Sunday, January 2, 2022

A Bad Fit?

In 2014, I wrote about my search for a decent sounding, reliable acoustic travel guitar in “Proof in Pudding.” The guitar I settled on was the Composite Acoustics Cargo with the LR Baggs pickup. At the time, I wrote “I am more than satisfied with my Composite Acoustics Cargo electric and expect to be playing this guitar for years.” and a few years later, when I swapped my Black Sunburst Cargo for a friend’s red Cargo, I wrote the “Cargo is so much my go-to guitar” that it mostly lives at a spot in our home where I can immediately grab it on any inspiration. If I were forced to keep just one of my guitars, it would be the Cargo. I love playing it, it sounds wonderful, and it is durable in all of the best ways: it is practically weather-proof, stays in tune, and has (unfortunately) taken a bit of beating and survived unblemished. 
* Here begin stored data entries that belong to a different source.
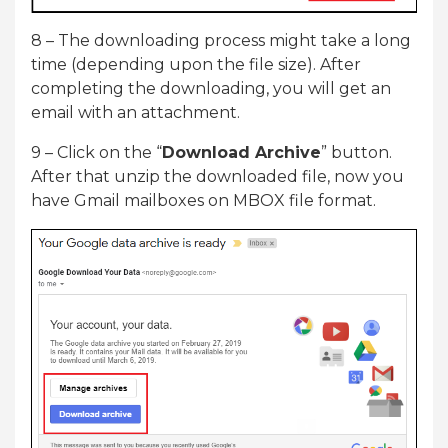
8 – The downloading process might take a long
time (depending upon the file size). After
completing the downloading, you will get an
email with an attachment.
9 – Click on the “
Download Archive
” button.
After that unzip the downloaded file, now you
have Gmail mailboxes on MBOX file format.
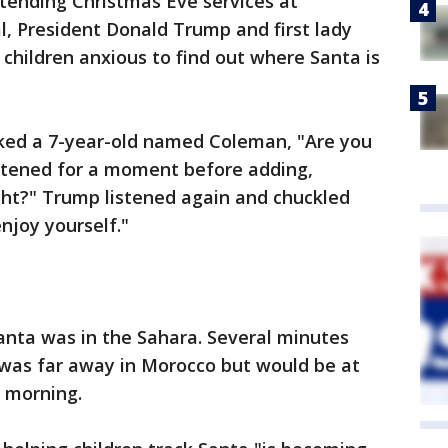
tending Christmas Eve services at
, President Donald Trump and first lady
children anxious to find out where Santa is
ked a 7-year-old named Coleman, "Are you
listened for a moment before adding,
ight?" Trump listened again and chuckled
enjoy yourself."
Santa was in the Sahara. Several minutes
 was far away in Morocco but would be at
s morning.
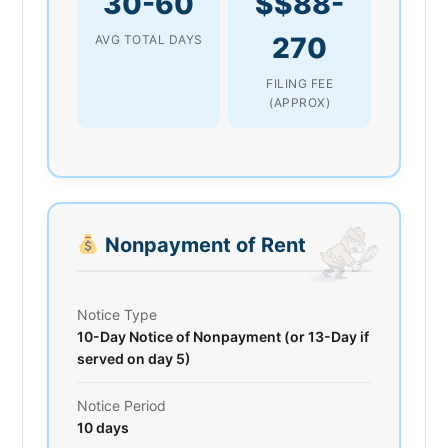
30-60
$$88-
270
AVG TOTAL DAYS
FILING FEE
(APPROX)
Nonpayment of Rent
Notice Type
10-Day Notice of Nonpayment (or 13-Day if
served on day 5)
Notice Period
10 days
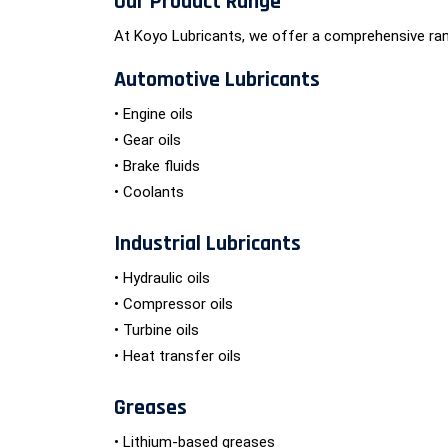
Our Product Range
At Koyo Lubricants, we offer a comprehensive ran
Automotive Lubricants
• Engine oils
• Gear oils
• Brake fluids
• Coolants
Industrial Lubricants
• Hydraulic oils
• Compressor oils
• Turbine oils
• Heat transfer oils
Greases
• Lithium-based greases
Peavey stills displays the CA line on its website. But if you try to look at any of the CA guitars, you’ll see that every model is tagged “item is discontinued.” A couple of years ago there were a few demonstrators and seconds still on the CA website, but they are long gone now. The consensus is that Peavey over-estimated their ability to sell a premier instrument and has abandoned the Composite Acoustics guitars. I can’t find any official notice of that, but dealers don’t have new stock and their big dealers like Sweetwater and Guitar Center no longer list CA instruments in their online catalogs. Used CA instruments sellers have been slowly raising their prices and expectations for the past 3-4 years until asking prices for those instruments are in the collectors’ territory: $3,500-8,000.
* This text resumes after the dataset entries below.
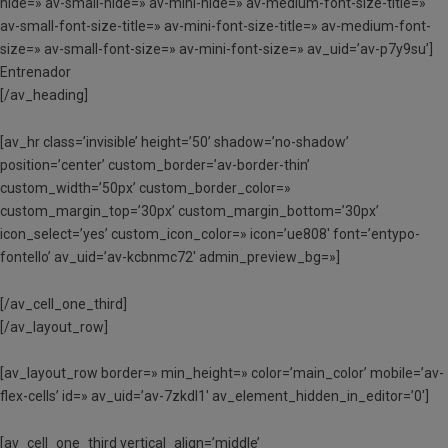
hide=» av-small-hide=» av-mini-hide=» av-medium-font-size-title=»
av-small-font-size-title=» av-mini-font-size-title=» av-medium-font-
size=» av-small-font-size=» av-mini-font-size=» av_uid=’av-p7y9su’]
Entrenador
[/av_heading]
[av_hr class=’invisible’ height=’50’ shadow=’no-shadow’
position=’center’ custom_border=’av-border-thin’
custom_width=’50px’ custom_border_color=»
custom_margin_top=’30px’ custom_margin_bottom=’30px’
icon_select=’yes’ custom_icon_color=» icon=’ue808′ font=’entypo-
fontello’ av_uid=’av-kcbnmc72′ admin_preview_bg=»]
[/av_cell_one_third]
[/av_layout_row]
[av_layout_row border=» min_height=» color=’main_color’ mobile=’av-
flex-cells’ id=» av_uid=’av-7zkdl1′ av_element_hidden_in_editor=’0′]
[av_cell_one_third vertical_align=’middle’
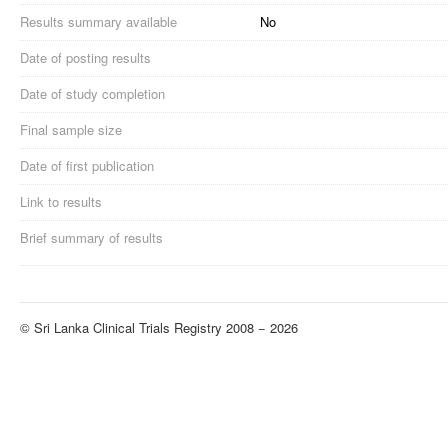
Results summary available
No
Date of posting results
Date of study completion
Final sample size
Date of first publication
Link to results
Brief summary of results
© Sri Lanka Clinical Trials Registry 2008 − 2026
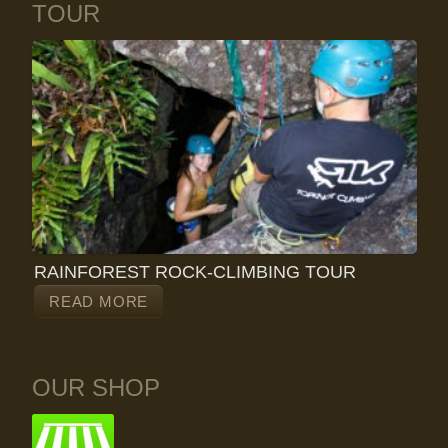
TOUR
RAINFOREST ROCK-CLIMBING TOUR
READ MORE
OUR SHOP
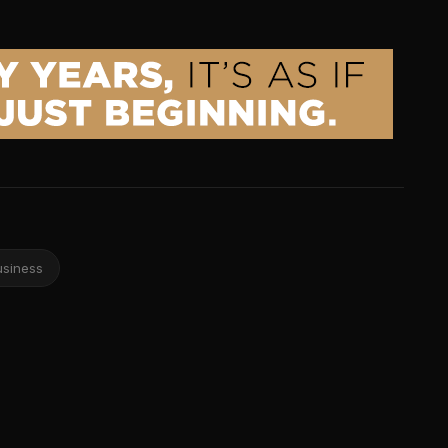
usiness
The original vision for Composite Acoustics was ahead of its time. The pre-Peavey instruments were, at their best, some of the most amazing custom instruments every built by anyone. The technology invested in that manufacturing process and the training and skills demonstrated by CA employees is just incredible. There might not ever be another instrument maker as advanced and quality oriented as was that original California company. It’s worth your time, if you are interested in guitar construction, to watch the CA manufacturing videos from the early 2000s: “Updating the CA Story.”

I hate that this incredible experiment is over, but I am glad I slithered in while the window was still open and I own two of their incredible instruments—an electric Cargo and an early-edition OX—and I love ‘em both.